Título: Quando migrar vira uma profissão
Autor: Luciana Garbin e Rosa Bastos
Fonte: O Estado de São Paulo, 07/08/2005, Metrópole, p. C1

Nos meios acadêmicos, eles são chamados de migrantes profissionais. São brasileiros que migram em busca de melhores condições, mas, pela incapacidade dos grandes centros em absorver mão-de-obra formal, a falta de mobilidade social e as desigualdades regionais, acostumam-se a ir e voltar. O pernambucano Iraires Soares da Silva, de 23 anos, chegou quarta-feira à noite, pela quarta vez. De bermuda, camiseta e sandálias caminha pela rodoviária, velha conhecida. Do ônibus, vai direto para o orelhão telefonar para a pessoa que prometeu o serviço numa obra. Com ele, José Rodovaldo Gomes, de 21, marinheiro de primeira viagem, mãos geladas, agoniado. Além de São Paulo, Iraires já foi três vezes a Brasília. "Em minha terra, não tem serviço. Venho, ganho um dinheirinho e volto." Quando a grana acaba, vem de novo.

"Falavam que aqui era bom e vim fazer um teste", conta o cozinheiro Josias Paulino dos Santos, de 23 anos, pronto para embarcar para Patos (PB) com caixas de roupas, ventilador e aparelho de som. "Deu saudade e vou passar um tempo lá. Se estiver ruim, volto de novo."

A seu lado, o conterrâneo Eliano Nogueira Suzano, de 33 anos, é veterano nas idas e vindas. Nos últimos 13 anos, fez dez vezes o trajeto entre Patos e São Paulo. A última nesta semana, depois de pedir demissão do emprego. "O pai tem comércio e fico lá ajudando ele", planeja. E por que não permanece? "Porque gosto de trabalhar. Passado o São João, lá fica muito parado. Aí venho para São Paulo."

Este ano mudou os planos por causa da promessa feita a Silvaneide, a noiva com quem deve se casar em dezembro. E já tomou o ônibus na quarta-feira para dar tempo de pegar a festa de recordação de São João, na sexta. "Este ano vai ter até Calcinha Preta e Gatinha Manhosa (bandas famosas no Nordeste). Não podia perder."

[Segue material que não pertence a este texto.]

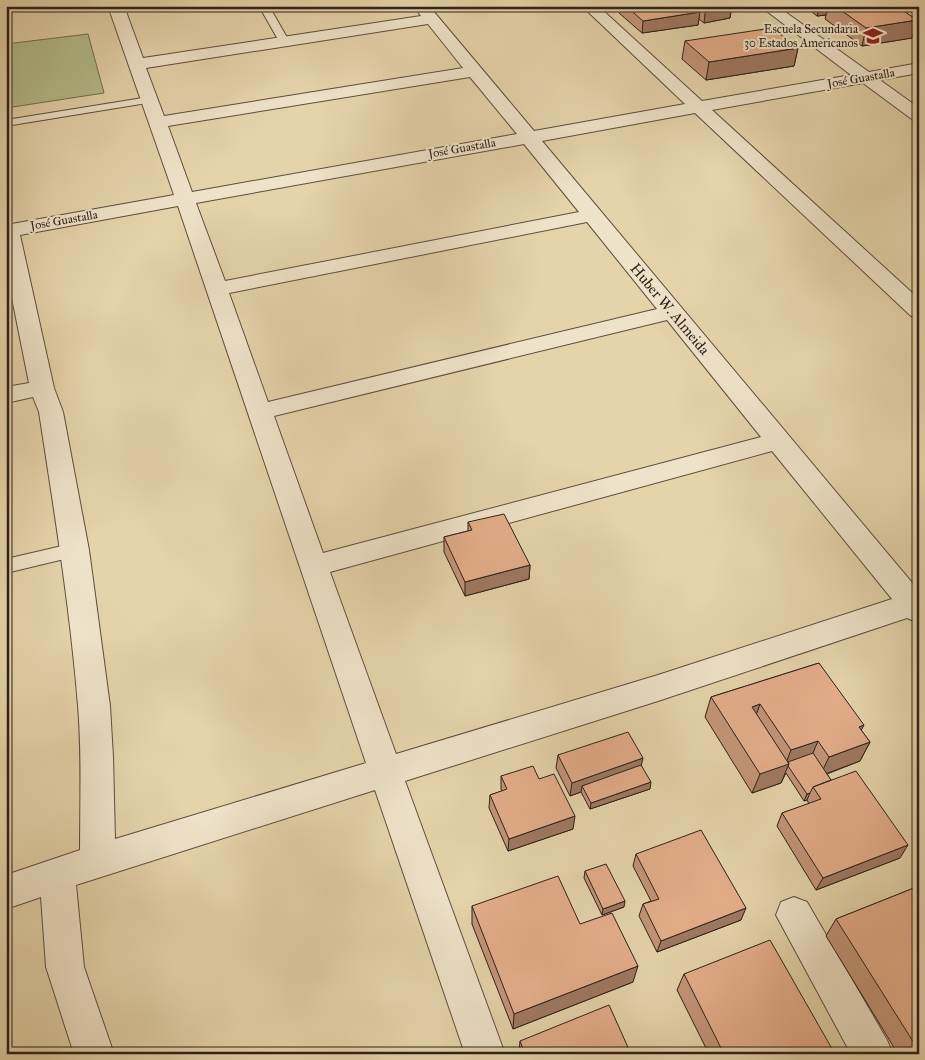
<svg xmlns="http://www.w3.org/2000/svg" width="925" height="1060" font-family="'IM FELL Great Primer',serif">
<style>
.green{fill:#b4bc8a;stroke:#716e52}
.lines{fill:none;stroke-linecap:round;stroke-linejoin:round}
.service-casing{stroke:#5c4e3e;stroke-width:2}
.minor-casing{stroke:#5c4e3e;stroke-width:2}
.service{fill:#eee2c8;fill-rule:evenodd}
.minor{fill:#eee2c8;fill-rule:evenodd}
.wall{fill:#c39577;stroke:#2e211a}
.shaded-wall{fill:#9f7961;stroke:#2e211a}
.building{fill:#e3ad8a;stroke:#2e211a}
.labels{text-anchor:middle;stroke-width:4;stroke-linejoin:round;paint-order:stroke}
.far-poi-label{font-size:12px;fill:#2e211a;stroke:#eee2c8;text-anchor:end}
.far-street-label{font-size:12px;fill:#2e211a;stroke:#eee2c8}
.street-label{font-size:15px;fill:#2e211a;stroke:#eee2c8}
</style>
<rect width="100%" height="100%" fill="#e5d3aa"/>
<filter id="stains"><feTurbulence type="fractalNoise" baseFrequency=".004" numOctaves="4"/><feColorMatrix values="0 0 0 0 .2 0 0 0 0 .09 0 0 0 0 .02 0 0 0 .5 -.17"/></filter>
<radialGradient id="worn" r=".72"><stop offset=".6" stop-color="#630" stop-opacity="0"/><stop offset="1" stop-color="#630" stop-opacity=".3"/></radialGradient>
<path class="green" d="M88,34L104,93L6,108V44Z"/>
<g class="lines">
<defs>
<path id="service" d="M259,6H269L289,41L288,43H280Z
M149,97L153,98L155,100L153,102L6,126V120Z
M75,543L81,545L84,550L81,555L6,573V559Z"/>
<path id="minor" d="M108,6H124L143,58L421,16L414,6H429L534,131L685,104L582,6H598L702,101L851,75L760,6H777L869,72L919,63V73L880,80L919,108V121L913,120L863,83L712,110L919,299V318L911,316L695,113L542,141L919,591V623L907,618L658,701L405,781L505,1054H465L375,790L76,885L84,967L114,1054H74L46,967L41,897L6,909V875L80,850C80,802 82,754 78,706C70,607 54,510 39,412L33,397L6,403V387L29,383L6,268V225L174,195ZM428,24L463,68L164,116L146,68ZM470,77L517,134L192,192L168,126ZM524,144L579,212L225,281L196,203ZM178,206L366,763L115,839L113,757L110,706L89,550L63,412L54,388L20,235ZM587,222L657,309L268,402L229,293ZM667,320L761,437L323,553L274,416ZM772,451L892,599L658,675L396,754L330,572Z
M794,897L807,902L887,1040L893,1054H851L776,915L781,902Z"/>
</defs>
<use href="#service" class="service-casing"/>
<use href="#minor" class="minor-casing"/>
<use href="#service" class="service"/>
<use href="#minor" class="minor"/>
</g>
<path class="wall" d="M620,6H732L730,18L704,23L699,19L698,25L642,33L619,13Z
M804,6H896L917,20L912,38L862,46L825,19L826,15L817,16Z
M685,41L798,48L794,66L706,80L682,59Z
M468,522L530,565L529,579L465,596L444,552V537L468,531Z
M819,663L861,730L870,742L860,761L827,774L831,780L900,858L816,890L777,826L782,813L809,804L807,800L804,801L786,773L781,783L752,793L705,717L711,697Z
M558,755L641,765L650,789L590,809L581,792L570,796L556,768Z
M501,776L539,779L573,829L508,851L489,808L490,795L502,791L501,789Z
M636,854L741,920L657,952L639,916L643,904L651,901L633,866Z
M585,871L624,907L602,915L584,878Z
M919,886V1054H898L826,936L836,919Z
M472,906L633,982L513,1029L472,924Z
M684,974L835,1054H709L677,990Z
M520,1041L631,1054H520L519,1051Z"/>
<path class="shaded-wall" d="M706,6H732L730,18L704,23Z
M820,6H828L826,15L817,16Z
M700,12L698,25L642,33L643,21Z
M917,20L912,38L862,46L866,28Z
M798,48L794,66L706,80L709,62Z
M530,565L529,579L465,596V582Z
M760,704L753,724L752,707Z
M864,725L854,744L859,727Z
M818,741L810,760L788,766L781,783L752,793L760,774L786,763L791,750Z
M870,742L860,761L820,776L829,757Z
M643,758L640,771L582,786L581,792L570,796L572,783Z
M651,782L650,789L590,809L591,803Z
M810,793L807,800L804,801L807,794Z
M575,816L573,829L508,851L509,839Z
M908,845L900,858L816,890L823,878Z
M625,901L624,907L602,915L603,909Z
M746,908L741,920L657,952L661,941Z
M638,966L633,982L513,1029L514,1014Z"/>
<path class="building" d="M626,6H692L700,12L643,21Z
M835,6H896L917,20L866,28Z
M772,28L798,48L709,62L685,41Z
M504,514L530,565L465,582L444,537L472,530L468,522Z
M819,663L864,725L859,727L870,742L829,757L818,741L791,750L760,704L752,707L789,764L760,774L711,697Z
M628,732L643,758L572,783L558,755Z
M813,753L831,780L813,787L810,793L807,794L788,766L789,764L788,762Z
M641,765L651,782L591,803L582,786Z
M533,766L539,779L554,774L575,816L509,839L490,795L507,789L501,776Z
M856,771L908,845L823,878L782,813L821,799L813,787Z
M701,830L746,908L661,941L643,904L659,899L636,854Z
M606,864L625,901L603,909L585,871Z
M558,876L580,924L612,913L638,966L514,1014L472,906Z
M919,886V1051L836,919Z
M770,940L835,1054H724L684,974Z
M609,1005L631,1054H525L520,1041Z"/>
<defs>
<symbol id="school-bare" viewBox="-9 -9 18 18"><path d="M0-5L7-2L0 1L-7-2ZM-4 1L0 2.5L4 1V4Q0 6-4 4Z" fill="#8f2418" stroke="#eee2c8" stroke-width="2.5" paint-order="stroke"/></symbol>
</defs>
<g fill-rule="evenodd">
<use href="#school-bare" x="859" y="22" width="28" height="28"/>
</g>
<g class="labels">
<g class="far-poi-label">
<text x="858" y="33">Escuela Secundaria<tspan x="858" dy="14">30 Estados Americanos</tspan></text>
</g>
<g class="far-street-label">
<text transform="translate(861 78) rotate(-10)" y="4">José Guastalla</text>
<text transform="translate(462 148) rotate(-10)" y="4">José Guastalla</text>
<text transform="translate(64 220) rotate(-10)" y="4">José Guastalla</text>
</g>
<g class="street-label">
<text transform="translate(670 309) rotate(50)" y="5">Huber W. Almeida</text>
</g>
</g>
<rect width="925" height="1060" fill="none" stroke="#e5d3aa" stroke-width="25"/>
<rect x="8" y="8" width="910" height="1045" fill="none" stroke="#2e211a" stroke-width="2.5"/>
<rect x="12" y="12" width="900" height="1035" fill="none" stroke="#2e211a"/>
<rect width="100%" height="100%" filter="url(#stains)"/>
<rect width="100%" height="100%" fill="url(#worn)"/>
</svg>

Seu plano é voltar a São Paulo em janeiro, com Silvaneide. Mas a amigos que pretendem fazer o mesmo ele dá conselhos. "São Paulo já foi bom, mas para vir agora não vale a pena. Não dá mais, tudo é caro."

O demógrafo José Marcos Pinto da Cunha, professor do Instituto de Filosofia e Ciências Humanas e coordenador do Núcleo de Estudos de População (Nepo) da Unicamp, conta que esse vaivém dos migrantes tem a ver com a mobilidade truncada - a dificuldade de ascensão social verificada desde meados dos anos 80 -, conseqüência de transformações econômicas sofridas em particular pela indústria, do crescimento dos serviços, da queda de absorção da mão-de-obra migrante.

"As possibilidades que as regiões de origem oferecem são poucas e deixam as pessoas sem opção. Então elas migram", explica. "O mercado de trabalho é o que dá maior possibilidade de ascensão social. Mas, com o aumento do desemprego e sua precarização, a permanência (nos locais de destino) reduziu-se abruptamente."

Por sua riqueza, mesmo já não apresentando as melhores alternativas, São Paulo ainda oferece mais possibilidades que muitas outras regiões. "A pessoa já não consegue forma de inserção mais definitiva, mas tem pelo menos como subsistir. Tem gente que migra não só por emprego, mas para ter acesso a melhores serviços, escola, saúde", afirma Cunha.

"A turma fala que não volta mais, mas infelizmente acostuma. Por mais difícil que seja São Paulo, sempre se consegue arrumar algum dinheiro", confirma Misael Oliveira da Rocha, de 39 anos, ex-metalúrgico, cozinheiro e cabeleireiro, que na semana passada voltou a Medeiros Neto (BA). Se levava algo? "Só a coragem." Além de umas encomendas - carrinho de bebê, roupas velhas e vasilha com peixe frito - e o plano de cortar cabelos em sua cidade.